* VORLIEGENDER TEXT:
* * *
Foto: EPA/Marjan Murat

Ein Detailromantiker sei er, sagt Heinrich Steinfest von sich selbst und bietet nun mit Der Allesforscher, der ja im Titel den universellen Anspruch der Romantik trägt, neuerlich einen eindringlichen literarischen Beleg dafür. Diesmal ist es keiner der Kriminalromane, mit denen sich der in Stuttgart lebende Wiener eine breite begeisterte Leserschaft erschrieben hat und für die er mit dem Deutschen Krimipreis ausgezeichnet sowie für den Buchpreis nominiert wurde, keine der schrägen, vielschichtigen Geschichten um den einarmigen Wiener Detektiv Cheng oder um den Wittgenstein-Fan Chefinspektor Lukastik.
* * *
* BEREITGESTELLTE DATEN:
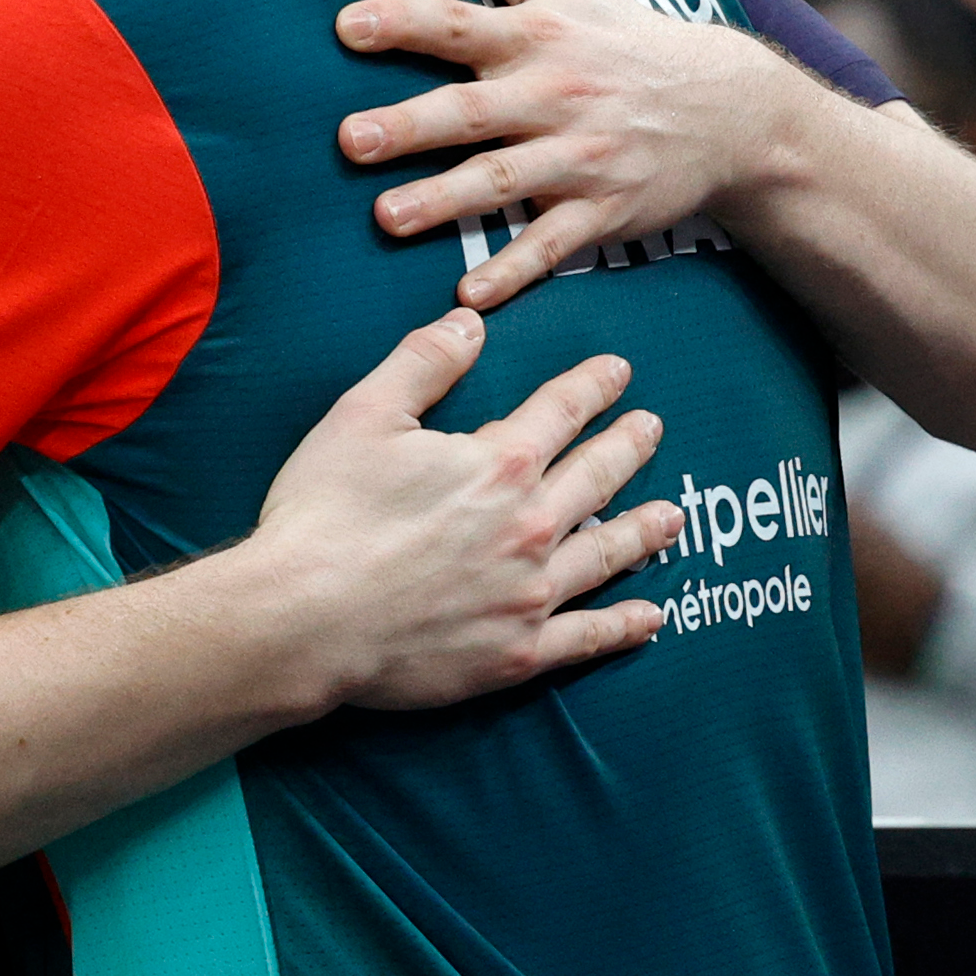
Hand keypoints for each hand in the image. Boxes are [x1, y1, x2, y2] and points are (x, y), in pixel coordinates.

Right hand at [239, 310, 679, 711]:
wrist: (303, 621)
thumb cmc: (325, 515)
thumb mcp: (364, 415)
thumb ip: (424, 362)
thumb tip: (470, 322)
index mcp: (498, 463)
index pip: (562, 411)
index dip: (593, 386)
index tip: (619, 371)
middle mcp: (531, 525)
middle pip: (599, 477)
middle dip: (629, 446)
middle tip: (653, 429)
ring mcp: (531, 594)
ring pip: (608, 553)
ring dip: (645, 529)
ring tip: (672, 515)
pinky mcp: (518, 653)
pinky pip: (589, 636)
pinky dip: (624, 626)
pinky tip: (651, 617)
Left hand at [336, 0, 806, 306]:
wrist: (727, 106)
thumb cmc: (626, 38)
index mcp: (538, 37)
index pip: (460, 25)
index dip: (404, 23)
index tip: (346, 26)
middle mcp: (555, 95)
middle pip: (472, 111)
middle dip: (410, 126)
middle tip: (347, 140)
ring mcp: (580, 158)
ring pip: (504, 182)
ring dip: (445, 202)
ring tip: (386, 218)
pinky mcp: (603, 210)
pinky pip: (551, 244)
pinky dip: (514, 270)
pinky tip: (469, 297)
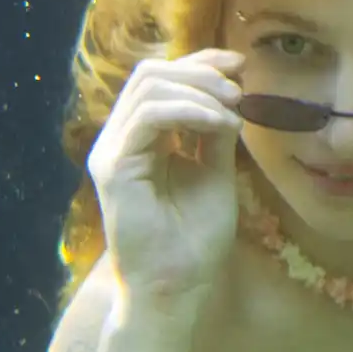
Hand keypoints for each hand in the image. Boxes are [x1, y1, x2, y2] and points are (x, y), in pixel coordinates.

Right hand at [87, 48, 244, 324]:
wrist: (179, 287)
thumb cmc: (195, 239)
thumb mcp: (215, 172)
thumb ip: (215, 132)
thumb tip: (232, 93)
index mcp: (142, 139)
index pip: (161, 81)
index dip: (200, 64)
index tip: (240, 66)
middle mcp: (122, 140)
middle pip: (151, 75)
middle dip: (200, 72)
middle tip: (238, 90)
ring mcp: (113, 151)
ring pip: (148, 88)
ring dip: (198, 90)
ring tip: (232, 110)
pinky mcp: (114, 168)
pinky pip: (147, 117)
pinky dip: (188, 111)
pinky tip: (218, 123)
* * *
* FRAGEN ZUM TEXT:
A - Beantworte, in welcher Stadt Heinrich Steinfest laut dem Text über Heinrich Steinfest lebt.
B - Führe den Text über Heinrich Steinfest im Anschluss an seinen letzten Satz weiter.

* ERGEBNISSE JE AUFGABE:
A - In Stuttgart.

B -
Der Allesforscher ist im charakteristischen Steinfest-Ton mit seinen literarischen Verweisen und Kunst-Motiven gehalten, es spielen von Anfang an auch hier Verletzungen und Tod ihre einschneidende Rolle. Fernab von Krimi-Ermittlungen ist der neue Roman wie zuvor Das himmlische Kind, worin es um lebensrettendes Erzählen geht, ein feines Werk der Sprachkunst, das romantische Vorbilder auf Abbilder der heutigen Wirtschafts- und Medienwelt treffen lässt.

Alles beginnt mit einem Paukenschlag des Schicksals, der unwahrscheinlich, ja geradezu surreal klingt und dennoch auf einem realen Ereignis vom Jänner 2004 basiert. In Tainan transportiert man einen verendeten Pottwal ab, seine inneren Gase bringen ihn zur Explosion, eines seiner Stücke trifft Sixten Braun gewaltig am Kopf und wirft diesen ehemaligen Hürdensprinter aus seinem zielstrebigen Leben eines deutschen Manager-Reisenden.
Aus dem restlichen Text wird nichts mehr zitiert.